= Eduard Ebel =

German writer and pastor

Eduard Ebel (born August 7, 1839, in Stargard, West Prussia; † January 30, 1905, in Halle (Saale)) was a German Protestant pastor, superintendent and poet. He became known above all as the author of the still popular winter song Leise rieselt der Schnee, whose text he published in 1895 under the title Weihnachtsgruß.

== Life ==
Ebel studied theology in Königsberg (Prussia) and became a member of the student fraternity Germania in the summer semester of 1857. 1863/64 he was Oberhelfer (parish candidate) at the Rauhen Haus in Hamburg, 1866–69 pastor at the Franco-German Protestant parish of Beirut, 1866–69 pastor at the Diakonissenhaus in Königsberg, 1872 he became pastor of the Protestant parish in Graudenz and afterwards Protestant Superintendent in Halle (Saale).

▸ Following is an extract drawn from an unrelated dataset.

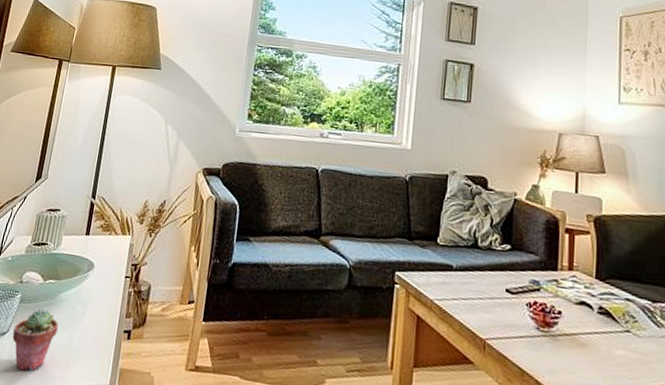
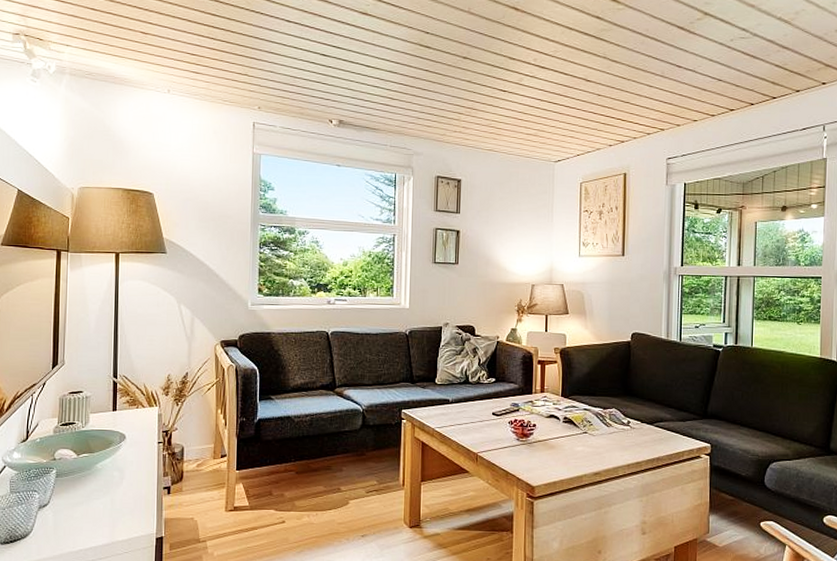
potted succulent: present [12,309,59,371] -> none [54,480,99,534]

He was married to Anna née Roethe, a sister of the medievalist Gustav Roethe.

In 1955, Eduard Ebel's daughter received an annual royalty of almost DM 10,000 from German music performance rights organization GEMA for "Leise rieselt der Schnee" (at the time, the standard period of music protection was 50 years after the author's death).

== Publications ==
- Weihnachten im Johanniterhospital zu Beirut in Syrien. In: Wochenblatt der Johanniter-Ordens-Balley Brandenburg, Band 10 (1869), Nr. 5, 3. Februar 1869, p. 27–28.
- Morgenland und heilige Schrift: zwei Vorträge. Königsberg 1873.
- Kurze Geschichte der evangelischen Gemeinde Graudenz. Zur Feier des 100jährigen Bestehens der Friedrichskirche. 1885.
- Die soziale Frage und das Evangelium. 1892.
- Ein Weihnachtsmärchen. 1893.
- Gesammelte Gedichte. Gaebel, o. O. [Graudenz] 1895 (Scans from Wikimedia Commons).